Tout le microcosme de l’immobilier et de la gestion de patrimoine attendait avec impatience les statistiques de l’Aspim et de l’IEIF de collecte des SCPI au 1er trimestre 2024. Un indicateur devenu le thermomètre de l’attractivité de l’investissement dans l’immobilier.
Pas de réelle surprise. La collecte est en berne, dans la lignée des 3e et 4e trimestres 2023, mais elle n’est pas tombée au point mort avec 1,1 Md€ encaissés sur les trois premiers mois. Le point noir, c’est qu’une partie de cet argent frais ne s’est pas déversé dans les immeubles, mais est venu rembourser ceux qui cherchent à partir. Sur le 1er trimestre, 326 M€ de rachats de parts ont été compensés par les nouvelles souscriptions. La montagne est encore haute à gravir puisque la valeur des parts en attente de retrait représente 2,4 Mds€ au 31 mars 2024. Seulement 2,7 % de la capitalisation totale des SCPI, observe-t-on à l’Aspim. Ou deux trimestres de collecte brute, si on prend un autre angle de vue.
L’autre point noir, c’est que le problème de liquidité pèse sur des SCPI qui ne collectent plus. Celles n’ayant pas de parts en attente représentent 83 % des souscriptions brutes du 1er trimestre. Il se forme une polarisation du marché de l’épargne immobilière entre des acteurs historiques collés par la gestion de leurs parts en attente et des néo-SCPI qui profitent d’une certaine virginité. Cette prime à la jeunesse n’est pas sans risque quand on regarde la granularité de leurs portefeuilles. Elle ne pourra durer éternellement si l’ensemble des gestionnaires de SCPI ne redressent pas la barre.
Pour stopper l’hémorragie, les SCPI devront agir sur trois leviers. D’abord, restaurer l’attractivité de l’investissement immobilier. Longtemps, les sociétés de gestion de portefeuille se sont gaussées d’offrir un rendement bien supérieur à tout autre placement sans risque. Avec la hausse des taux d’intérêt, elles se prennent un violent effet boomerang. Jean-Marc Peter, le directeur général de Sofidy, a raison de dénoncer le miroir aux alouettes des livrets, fonds obligataires ou autres « fonds euros boostés », mais l’investissement dans la pierre-papier devrait mettre en avant ses propres qualités plutôt que dénoncer les turpitudes de ses voisins. La première d’entre elles reste la capacité de distribution que les SCPI semblent conserver au 1er trimestre 2024.

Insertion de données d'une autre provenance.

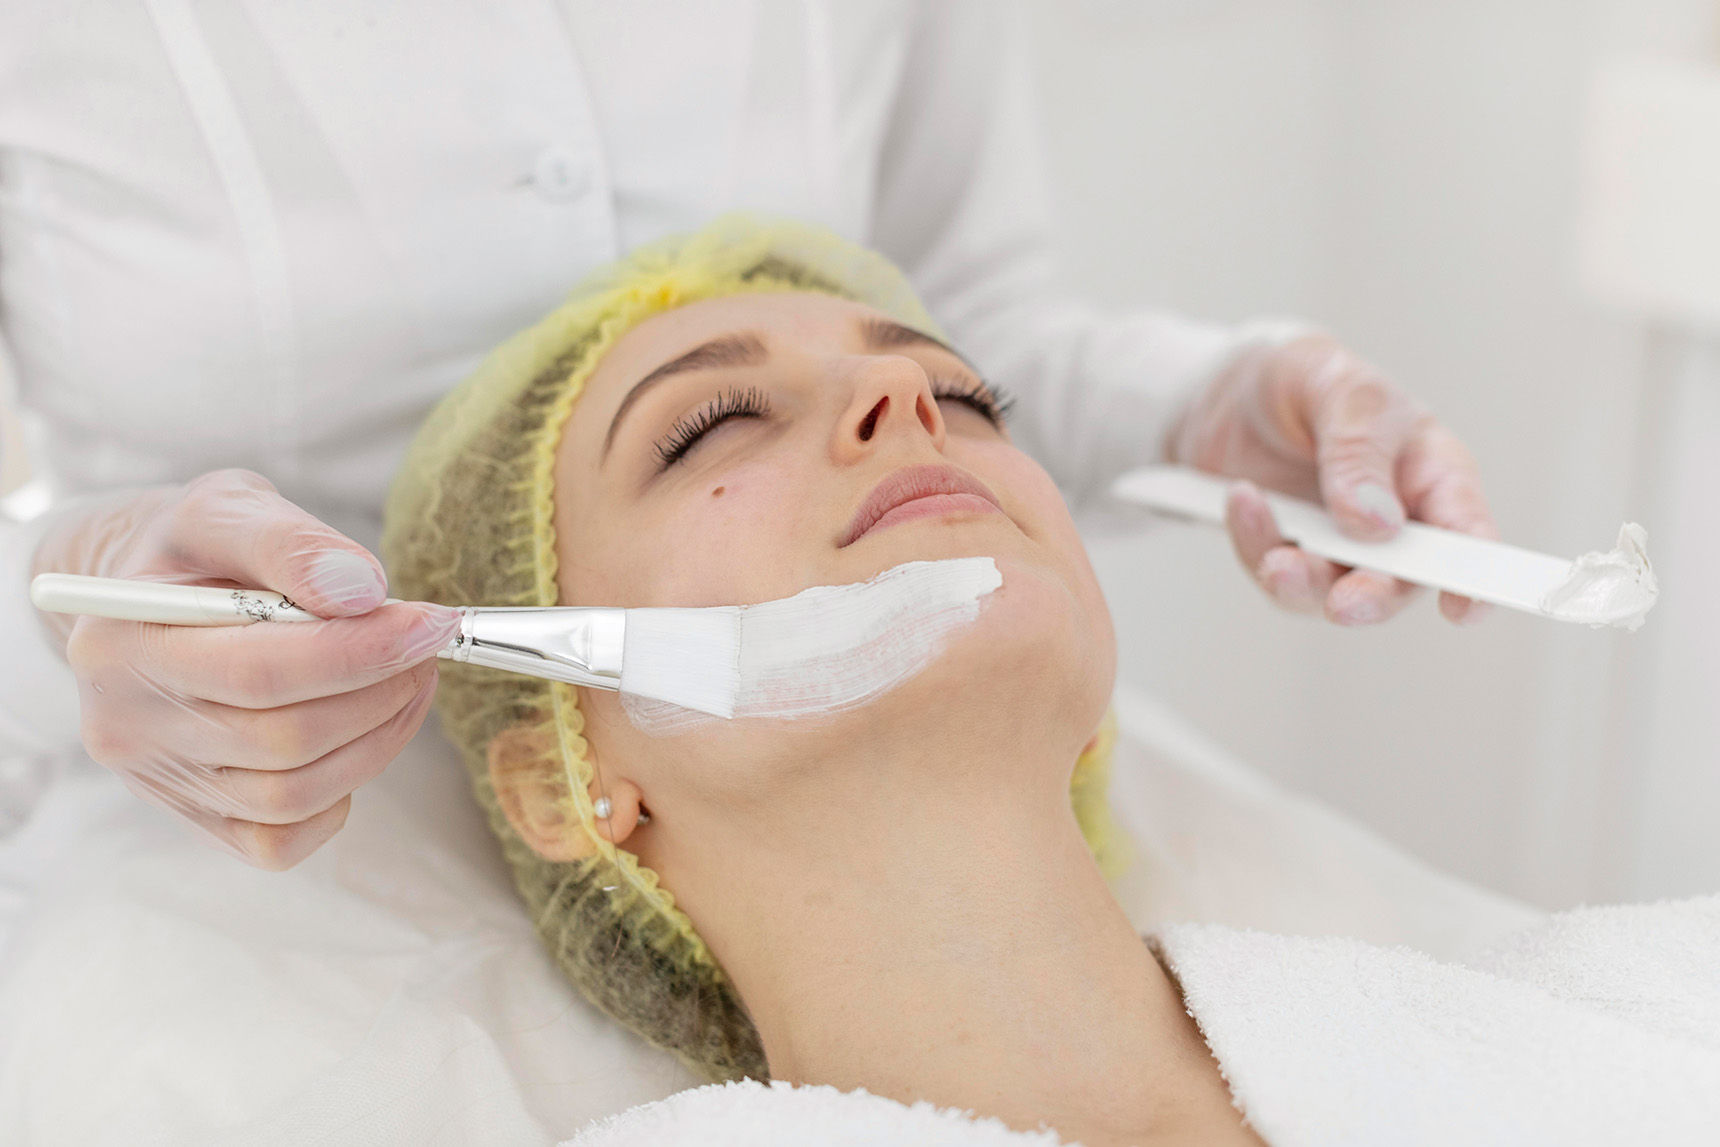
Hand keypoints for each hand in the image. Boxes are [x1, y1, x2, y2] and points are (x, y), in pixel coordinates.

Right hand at [32, 469, 460, 867]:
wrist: (150, 592)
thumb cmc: (195, 551)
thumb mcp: (228, 508)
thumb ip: (290, 541)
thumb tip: (363, 592)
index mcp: (120, 641)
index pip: (259, 670)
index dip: (362, 652)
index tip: (430, 623)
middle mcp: (125, 723)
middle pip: (283, 738)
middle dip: (380, 691)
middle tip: (426, 645)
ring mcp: (158, 779)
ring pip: (290, 794)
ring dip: (377, 739)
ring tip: (409, 680)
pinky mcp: (193, 813)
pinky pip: (279, 840)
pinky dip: (338, 797)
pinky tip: (358, 736)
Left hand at [1167, 334, 1495, 625]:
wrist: (1229, 390)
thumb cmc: (1305, 378)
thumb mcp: (1338, 389)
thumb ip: (1359, 449)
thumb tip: (1378, 524)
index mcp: (1432, 471)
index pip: (1467, 530)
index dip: (1474, 575)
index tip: (1462, 608)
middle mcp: (1396, 520)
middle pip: (1399, 583)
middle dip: (1371, 597)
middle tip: (1344, 603)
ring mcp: (1341, 545)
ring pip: (1331, 591)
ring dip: (1300, 580)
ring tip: (1274, 552)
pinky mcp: (1291, 554)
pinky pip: (1276, 573)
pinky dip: (1256, 545)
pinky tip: (1243, 500)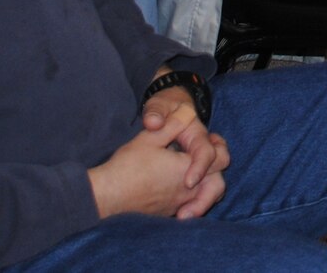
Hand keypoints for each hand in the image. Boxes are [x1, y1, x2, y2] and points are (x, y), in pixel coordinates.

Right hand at [89, 104, 228, 219]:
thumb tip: (188, 112)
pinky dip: (192, 199)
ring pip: (205, 199)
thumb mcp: (149, 138)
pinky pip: (188, 207)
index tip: (210, 140)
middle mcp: (187, 190)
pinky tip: (179, 188)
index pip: (219, 159)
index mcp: (187, 167)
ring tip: (198, 176)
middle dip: (217, 171)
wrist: (107, 196)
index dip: (217, 148)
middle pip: (218, 185)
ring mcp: (177, 204)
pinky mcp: (166, 214)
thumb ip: (172, 124)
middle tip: (209, 159)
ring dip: (207, 188)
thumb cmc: (127, 166)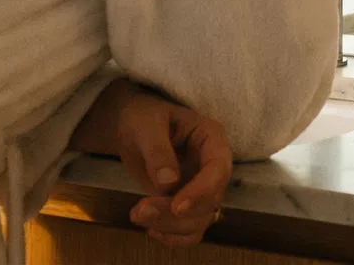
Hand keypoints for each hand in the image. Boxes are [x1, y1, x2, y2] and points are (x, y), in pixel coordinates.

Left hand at [68, 80, 233, 248]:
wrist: (134, 128)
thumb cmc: (144, 117)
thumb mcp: (146, 125)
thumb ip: (157, 150)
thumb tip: (168, 183)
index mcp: (211, 138)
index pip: (218, 169)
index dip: (201, 192)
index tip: (176, 207)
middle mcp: (213, 165)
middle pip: (210, 200)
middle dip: (177, 213)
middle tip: (140, 210)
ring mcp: (202, 186)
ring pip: (200, 219)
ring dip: (170, 226)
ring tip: (137, 215)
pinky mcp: (189, 203)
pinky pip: (190, 229)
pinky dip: (173, 236)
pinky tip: (150, 229)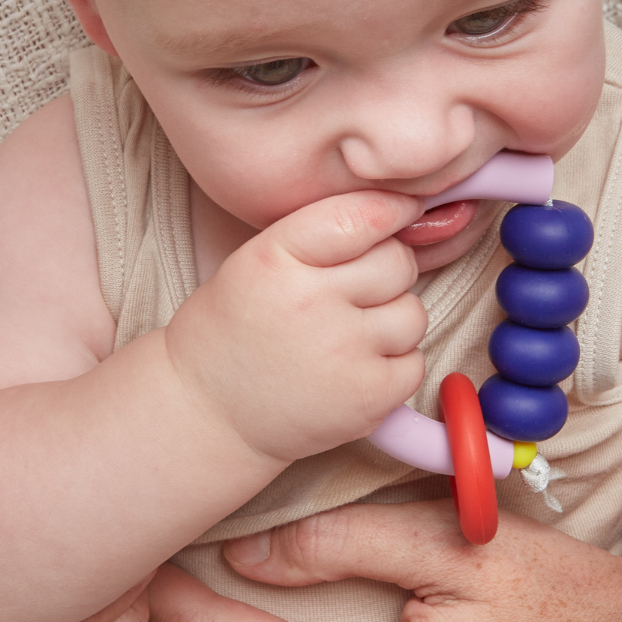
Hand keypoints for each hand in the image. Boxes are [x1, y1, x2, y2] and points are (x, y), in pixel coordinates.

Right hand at [164, 191, 426, 462]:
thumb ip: (318, 233)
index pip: (361, 216)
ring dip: (393, 321)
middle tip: (355, 292)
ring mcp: (342, 352)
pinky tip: (357, 368)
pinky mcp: (367, 398)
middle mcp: (311, 302)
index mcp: (276, 258)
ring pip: (413, 313)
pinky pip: (415, 363)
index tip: (403, 210)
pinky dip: (394, 365)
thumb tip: (398, 210)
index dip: (393, 208)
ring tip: (351, 335)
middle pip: (397, 263)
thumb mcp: (255, 260)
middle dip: (388, 271)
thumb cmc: (234, 330)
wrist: (207, 413)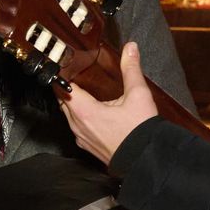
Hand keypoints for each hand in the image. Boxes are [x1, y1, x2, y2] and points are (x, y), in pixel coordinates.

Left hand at [59, 42, 158, 165]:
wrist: (148, 161)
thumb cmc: (141, 131)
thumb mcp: (138, 95)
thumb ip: (131, 69)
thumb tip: (130, 48)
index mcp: (85, 112)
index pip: (63, 89)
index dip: (61, 76)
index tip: (64, 66)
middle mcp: (78, 126)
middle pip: (63, 102)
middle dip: (67, 89)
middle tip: (74, 75)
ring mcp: (82, 139)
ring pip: (70, 116)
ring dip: (74, 104)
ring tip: (84, 91)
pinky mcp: (89, 147)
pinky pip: (78, 128)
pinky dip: (81, 117)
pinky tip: (94, 112)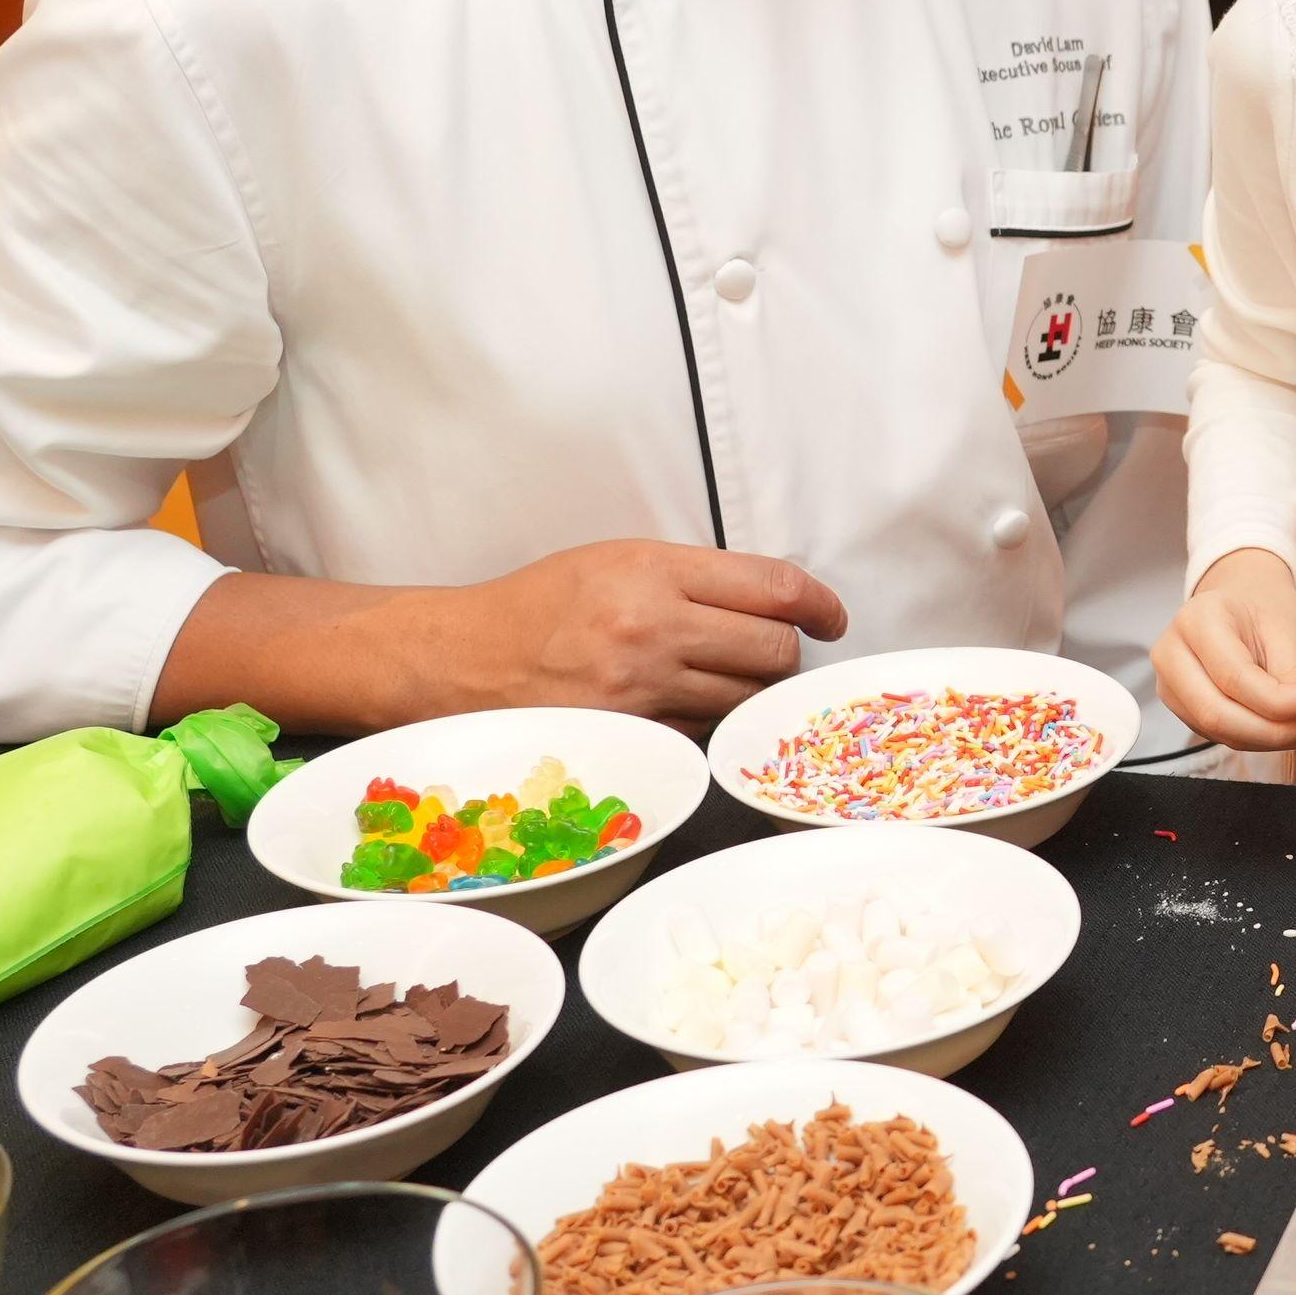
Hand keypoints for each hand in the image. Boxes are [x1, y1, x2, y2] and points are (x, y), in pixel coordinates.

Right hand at [442, 541, 850, 721]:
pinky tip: (690, 704)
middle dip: (787, 652)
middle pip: (774, 649)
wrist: (465, 658)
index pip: (773, 586)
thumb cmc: (540, 605)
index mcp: (653, 570)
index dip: (819, 604)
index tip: (831, 616)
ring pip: (745, 698)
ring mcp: (642, 688)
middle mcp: (652, 628)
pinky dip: (711, 720)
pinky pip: (705, 731)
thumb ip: (695, 576)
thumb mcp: (617, 560)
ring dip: (752, 690)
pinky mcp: (631, 734)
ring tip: (727, 676)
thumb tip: (772, 598)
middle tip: (776, 649)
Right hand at [1155, 550, 1295, 752]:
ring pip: (1222, 733)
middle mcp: (1171, 656)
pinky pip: (1225, 735)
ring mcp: (1171, 687)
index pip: (1234, 677)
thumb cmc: (1260, 606)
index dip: (1278, 701)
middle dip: (1277, 731)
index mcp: (1194, 621)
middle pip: (1218, 714)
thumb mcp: (1282, 627)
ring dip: (1276, 739)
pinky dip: (1266, 738)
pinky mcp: (1184, 710)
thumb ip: (1294, 673)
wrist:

Le deuxième levier pour restaurer la confiance sera de ne plus mélanger les torchons et les serviettes, c’est-à-dire les institutionnels et les particuliers. Le « SCPI run » vient avant tout des zinzins qui ont assuré leur liquidité sur le dos des autres, entraînant une crise de confiance de leurs associés, si minoritaires soient-ils.
Enfin, une fois que les indicateurs macroéconomiques et les conditions de marché reviendront à la normale, les gérants devront résister à la tentation du court terme. L’afflux de liquidités ces dernières années a poussé de nombreux acteurs à l’acquisition, l’effet moutonnier des investisseurs accentuant comme toujours une certaine distorsion dans l’appréciation des valeurs. Seuls les contracycliques s’en sortent. Mais ils ne peuvent être qu’une minorité.
La crise de confiance que traversent les SCPI vaut pour tout l’immobilier. La sortie se fera certainement par un ajustement des taux, mais aussi et surtout par la pertinence du sous-jacent (l’immeuble) et la qualité des équipes pour en tirer toute l’efficience. Autant être franc, tout le monde ne part pas à armes égales.